“There is no such thing as an Arab-Israel conflict,” insists Harvard professor Ruth Wisse, “there is an Arab war against Israel, there is an Arab war against the Jewish people’s right to a state.” This is just one of the many foundational truths and insights that are offered in the course of a newly released documentary, The J Street Challenge. The documentary premiered Monday night in Miami to a sell-out audience who also received an introductory presentation with Alan Dershowitz, who himself features in the movie.
J Street, founded in 2008 marketing itself as a kind of left-wing AIPAC, went out of its way from the beginning to emphasize itself as being staunchly “pro-Israel, pro-peace.” The national leadership of the group has publicly opposed the BDS (boycott, divestment, and sanctions) movement and put itself forward as being a necessary liberal counterpoint to the anti-Zionism of the left as well as a Jewish cheering section for the Obama administration’s efforts to pressure Israel to make concessions to the Palestinians. Yet, as this documentary highlights, that mask soon began to slip as its idea of what it meant to be pro-Israel began to appear vastly out of sync with what just about everyone else understood by that term. It was no surprise, then, when some of its J Street U campus branches began to drop the “pro-Israel” clause of the organization’s slogan. More telling still has been the push by J Street U to have anti-Israel boycotters included in the “big tent” pro-Israel community.
The documentary certainly provides a thorough introduction for anyone who has not so far had the misfortune of encountering J Street or its message. Yet this is no standard-form exposé, as much as it certainly does expose a great deal about J Street’s more dubious operations and questionable sources of funding. Rather, The J Street Challenge seeks to go much further than this by making a serious effort to understand what is at the core of “J Street think” and to identify the driving force that makes certain Jews, particularly young liberal Jews, susceptible to the J Street message. In this way the documentary is about so very much more than an increasingly discredited lobby with little influence even with the Obama administration. At its heart the film is concerned with deconstructing the left-liberal attitude to Israel and the Arab-Islamic world.
This in-depth exploration of the mindset that has given rise to J Street is undertaken through somewhat of an all-star cast of interviews, which sit alongside archival footage providing a narration outlining the key points of the conflict. In addition to Wisse and Dershowitz, there are also clips and interviews featuring, among others, Shalem Center scholar Daniel Gordis, Wall Street Journal editor Bret Stephens, Jerusalem Post columnist Caroline Glick, CAMERA’s Andrea Levin, Israel Project CEO Josh Block, and Dr. Charles Jacobs, whose organization, Americans for Peace and Tolerance, released the movie.
These interviews are layered with footage of J Street leaders and activists presenting their own views, creating an unfolding conversation between the various parties. Indeed, the documentary recreates for the viewer an accurate representation of the ongoing debate currently taking place between America’s Jewish community and its self-titled liberal Zionist fringe. Although in some instances, J Street claims are simply swatted with clips of Palestinians putting in their own words precisely what they think of peace and reconciliation with Israel.

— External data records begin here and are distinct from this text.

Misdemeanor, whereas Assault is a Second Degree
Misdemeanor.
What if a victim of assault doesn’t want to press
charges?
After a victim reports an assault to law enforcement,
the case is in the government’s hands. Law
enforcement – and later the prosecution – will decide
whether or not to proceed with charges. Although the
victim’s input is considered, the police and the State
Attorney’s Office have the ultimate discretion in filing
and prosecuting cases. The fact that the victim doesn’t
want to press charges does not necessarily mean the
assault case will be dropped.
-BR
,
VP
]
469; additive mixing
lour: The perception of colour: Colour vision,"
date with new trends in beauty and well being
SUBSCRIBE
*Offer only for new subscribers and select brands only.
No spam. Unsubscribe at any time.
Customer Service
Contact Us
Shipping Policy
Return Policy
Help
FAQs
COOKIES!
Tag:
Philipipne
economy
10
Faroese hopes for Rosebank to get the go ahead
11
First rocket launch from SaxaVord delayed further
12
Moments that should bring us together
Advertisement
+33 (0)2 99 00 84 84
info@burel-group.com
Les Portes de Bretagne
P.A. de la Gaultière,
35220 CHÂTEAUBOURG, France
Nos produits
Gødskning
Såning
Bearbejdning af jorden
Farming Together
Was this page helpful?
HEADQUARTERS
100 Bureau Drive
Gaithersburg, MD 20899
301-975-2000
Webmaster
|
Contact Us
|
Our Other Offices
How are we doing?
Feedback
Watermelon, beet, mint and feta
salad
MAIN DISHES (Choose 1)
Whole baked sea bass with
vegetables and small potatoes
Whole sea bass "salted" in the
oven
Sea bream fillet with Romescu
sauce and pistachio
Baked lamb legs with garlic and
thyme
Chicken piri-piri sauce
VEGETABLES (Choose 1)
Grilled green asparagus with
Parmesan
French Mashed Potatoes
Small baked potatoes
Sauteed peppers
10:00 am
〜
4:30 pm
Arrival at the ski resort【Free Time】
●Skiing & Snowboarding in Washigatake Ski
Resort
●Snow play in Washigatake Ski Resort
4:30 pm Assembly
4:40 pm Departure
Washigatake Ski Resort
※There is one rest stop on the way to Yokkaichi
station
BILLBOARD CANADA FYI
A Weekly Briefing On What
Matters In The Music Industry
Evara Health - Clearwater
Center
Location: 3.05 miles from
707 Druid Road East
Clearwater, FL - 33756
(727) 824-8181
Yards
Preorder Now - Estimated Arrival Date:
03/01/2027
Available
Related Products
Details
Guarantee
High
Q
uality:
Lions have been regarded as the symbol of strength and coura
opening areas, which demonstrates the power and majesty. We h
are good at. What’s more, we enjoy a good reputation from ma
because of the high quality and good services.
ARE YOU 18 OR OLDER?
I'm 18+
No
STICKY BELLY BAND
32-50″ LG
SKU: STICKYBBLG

J Street has long demanded that its views be debated publicly, and early on in the documentary Andrea Levin advocates that J Street should indeed be debated. In this way The J Street Challenge consciously sets out to directly confront J Street’s arguments and to ultimately defeat them on their own terms.
The group’s critics slam the legitimacy of the notion that liberal Jews in America can claim to know what is right for Israel better than Israelis do, taking J Street to task for its efforts to impact policy in Israel by bypassing the Israeli ballot box and instead lobbying for pressure from Washington. Gordis cuts to the heart of the J Street conceit when he points out, “None of us know what’s going to bring peace, none of us know what’s going to get the Palestinian side to make accommodations, the minute you’re absolutely certain that you have a monopoly on wisdom I think you stop listening.” The obsession with ending the conflict by ending the “occupation” is nicely taken down by Wisse, who retorts, “Since that so-called occupation was the consequence of the war against Israel, it cannot retroactively have become its cause.”
As the documentary wears on, exposed to this rather unforgiving dissection, the J Streeters almost begin to appear amusingly tragic. One J Street activist pleads that she supports J Street because she likes “creating good things in the world.” No match for Professor Wisse: “because they are so sensitive, and because they are so good-hearted … and wicked Israel is not as good hearted as I am. The stupidity of this kind of innocence in a world that is so complicated, when you belong to a people with such a tortured history of trying to arrive at the good in the midst of being persecuted and prosecuted falsely over so many centuries, I mean, its almost intolerable.”
What The J Street Challenge certainly exposes is the concerning way in which the J Street message risks having real traction with students. What this documentary does in response is to equip a broad public with the arguments by which to counter the supposedly sophisticated and morally superior arguments of liberals claiming to support Israel, while in reality only ever going out of their way to condemn it.